Place (e.g.) the following entry in your .embossrc
:
DB mydb [ type: "Protein" method: "emboss" format: "fasta" directory: "$emboss_db_dir/mydb" filename: "mydb.fasta" comment: "My database" ]
format:
should be dbid
, ncbi
or fasta
(the latter for every format except dbid
or ncbi
. The same filename:
and include:
tags can be used as for the other database indexing programs.
Many institutions may have local databases set up in their own Laboratory Information Management System. EMBOSS provides a simple mechanism for interfacing with such systems.
As long as a program is available that can be called noninteractively and returns the specified sequence on standard output, EMBOSS can interface with it. Use method: app
and app:
. The ID given in the USA will be appended to the command used to run the program. It is often best to specify the methods available using the method subsets, program command
methodall:
, methodquery:
and methodsingle:
rather than using the generic method:
tag.
SRS is a powerful database querying system that can cross reference different databases, launch applications etc. SRS can be run either through a web interface (see the description of the SRSWWW
method above for an example) or via the command line program getz. Indexing and configuring databases for SRS is not described here, just how to connect to preconfigured and indexed SRS databases. If getz is already within the scope of your PATH
environment variable then insert the following (or similar) into your .embossrc
file:
DB emblgetz [ type: N method: srs release: "98" format: embl comment: 'EMBL using getz' dbalias: embl app: getz ]

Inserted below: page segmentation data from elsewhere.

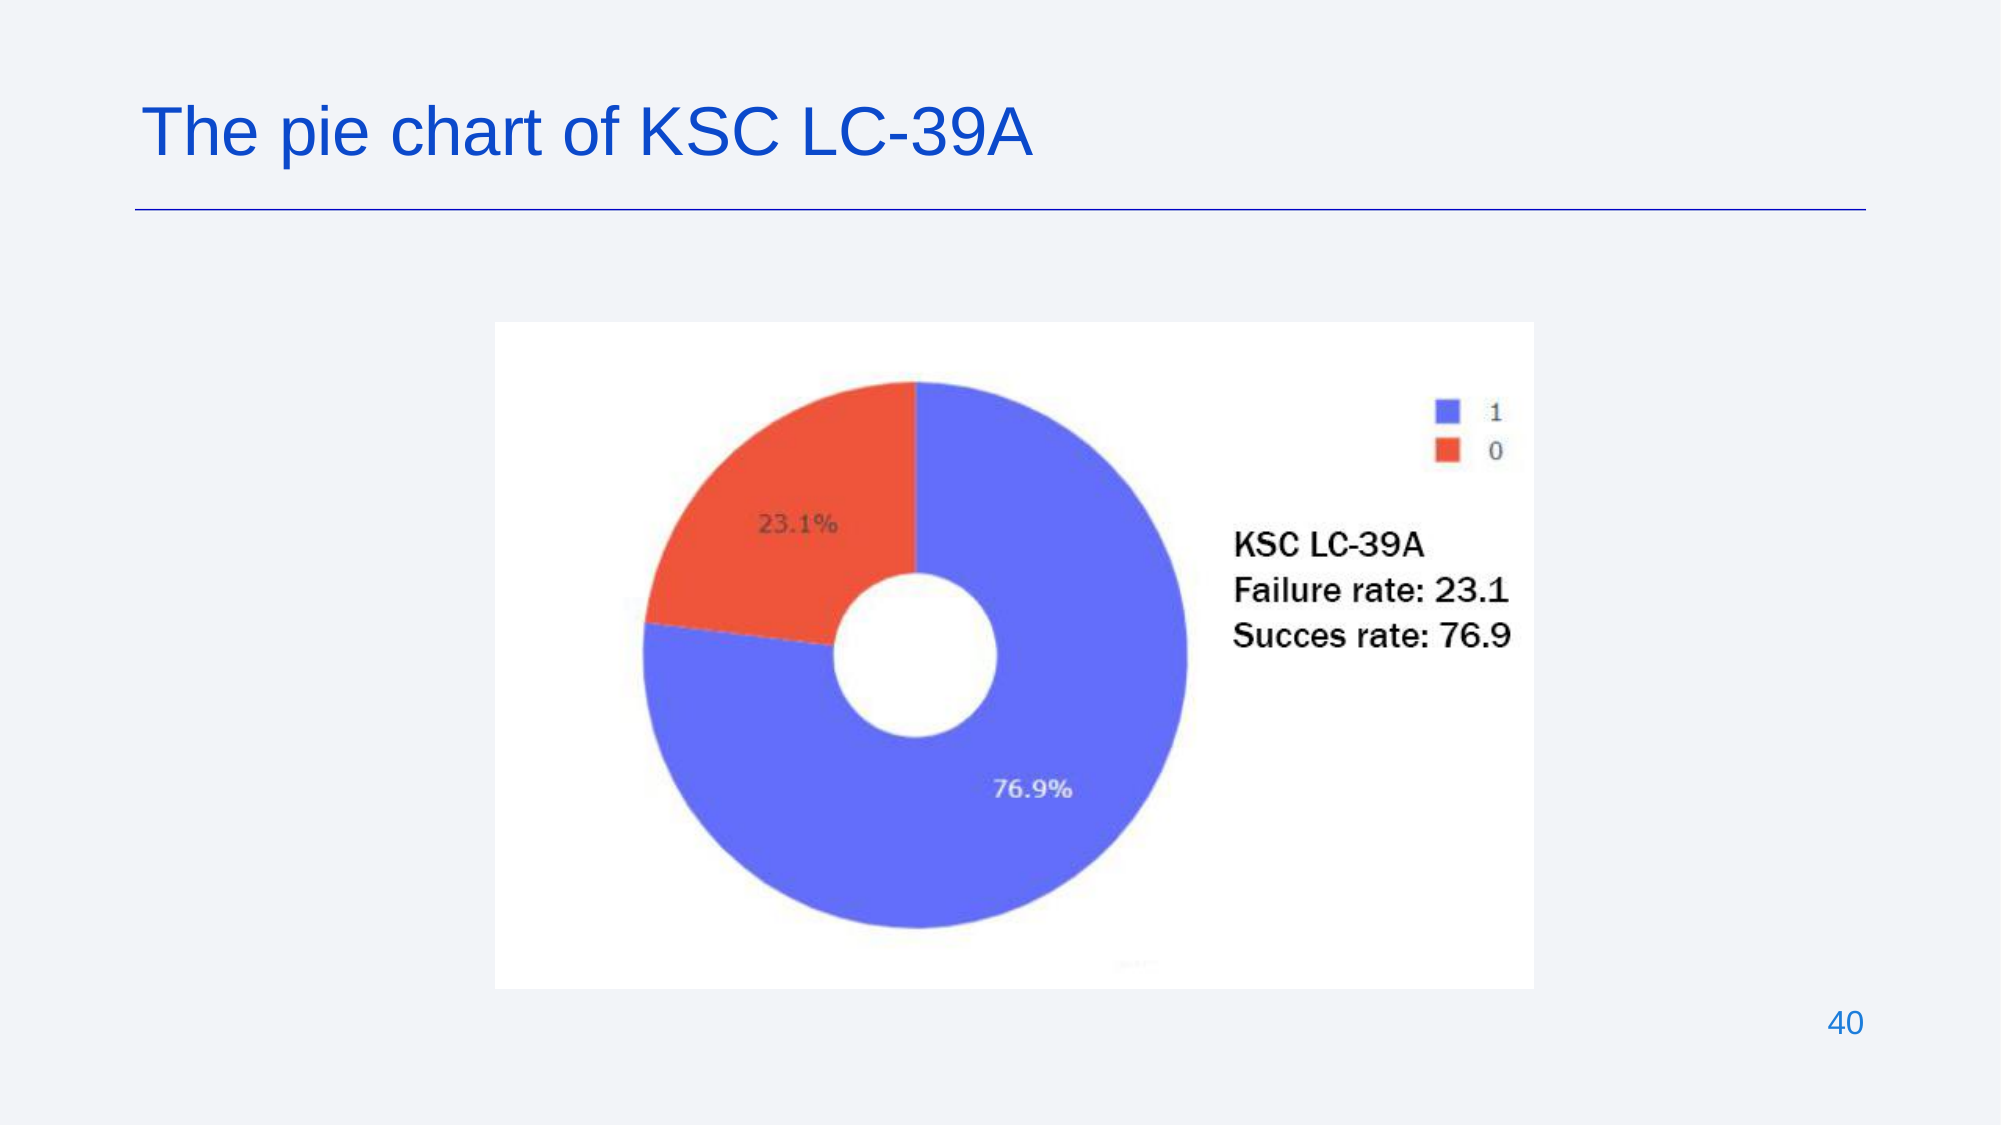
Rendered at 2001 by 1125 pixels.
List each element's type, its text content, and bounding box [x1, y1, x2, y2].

picture [0, 0, 2001, 1125]
text_box The pie chart of KSC LC-39A [126, 88, 1852, 179]
slide_number ‹#› [1429, 988, 1880, 1055]
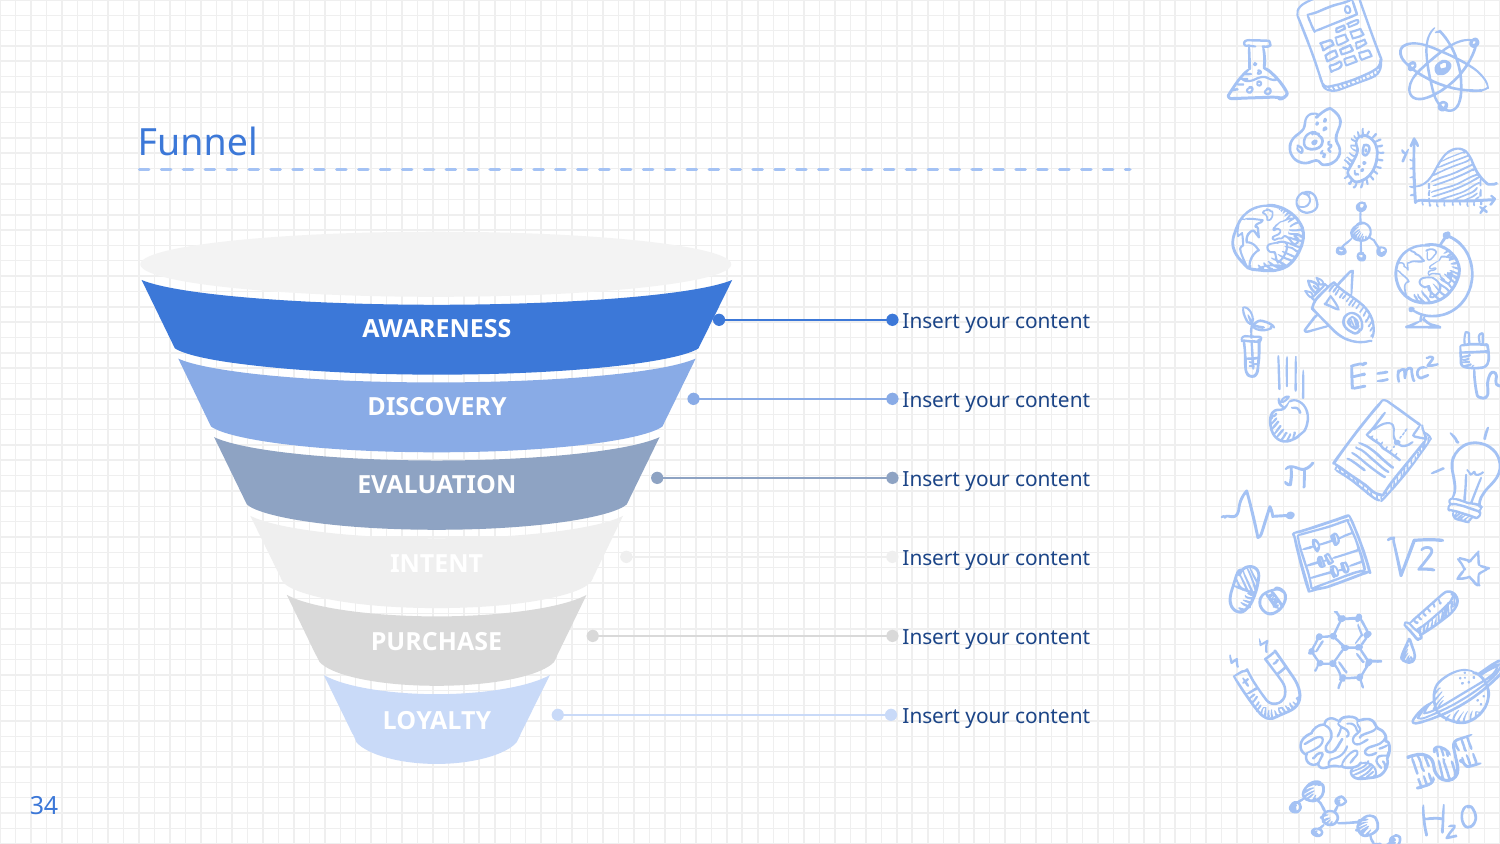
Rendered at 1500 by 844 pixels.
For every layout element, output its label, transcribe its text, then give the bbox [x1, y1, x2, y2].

This will provide access to the SRS database embl
as emblgetz:acc
. If the SRS database has a different name from the DBNAME
(as is the case here) then the dbalias:
tag should be used to access the correct SRS database.

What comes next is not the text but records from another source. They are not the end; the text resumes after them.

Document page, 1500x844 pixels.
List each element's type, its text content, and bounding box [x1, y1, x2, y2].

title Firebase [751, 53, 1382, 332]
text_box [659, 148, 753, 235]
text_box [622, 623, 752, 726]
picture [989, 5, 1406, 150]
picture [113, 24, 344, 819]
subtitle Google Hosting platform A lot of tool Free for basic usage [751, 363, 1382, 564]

This configuration can be extremely slow for the all
access mode. It is probably a better idea to set up the database as follows:
DB emblgetz [ type: "Nucleotide" methodquery: "srs" release: "63" format: "embl" comment: "EMBL using getz" dbalias: "embl" app: "getz" methodall: "direct" filename: "*.dat" directory: "$emboss_db_dir/embl" ]
This will use method: srs
for the query
access mode but will use method: direct
for the all
access mode, thus speeding up reading of the whole database.
The SRSFASTA
access method is identical to the normal SRS
method except that it returns the sequence in FASTA format and so does not need a format:
tag.
You might notice that the index files produced by the dbx* applications can be very large. This is normal and is a consequence of three things. First, a tree structure is used, secondly the tree isn't tightly packed and thirdly 64-bit pointers are used throughout. The first will allow on-the-fly updating of the index, the second is for speed of construction/updating and the third is obvious. Another consideration is that, in some cases, the indexes are trees-of-trees to allow duplicate codes to be indexed (e.g. keywords).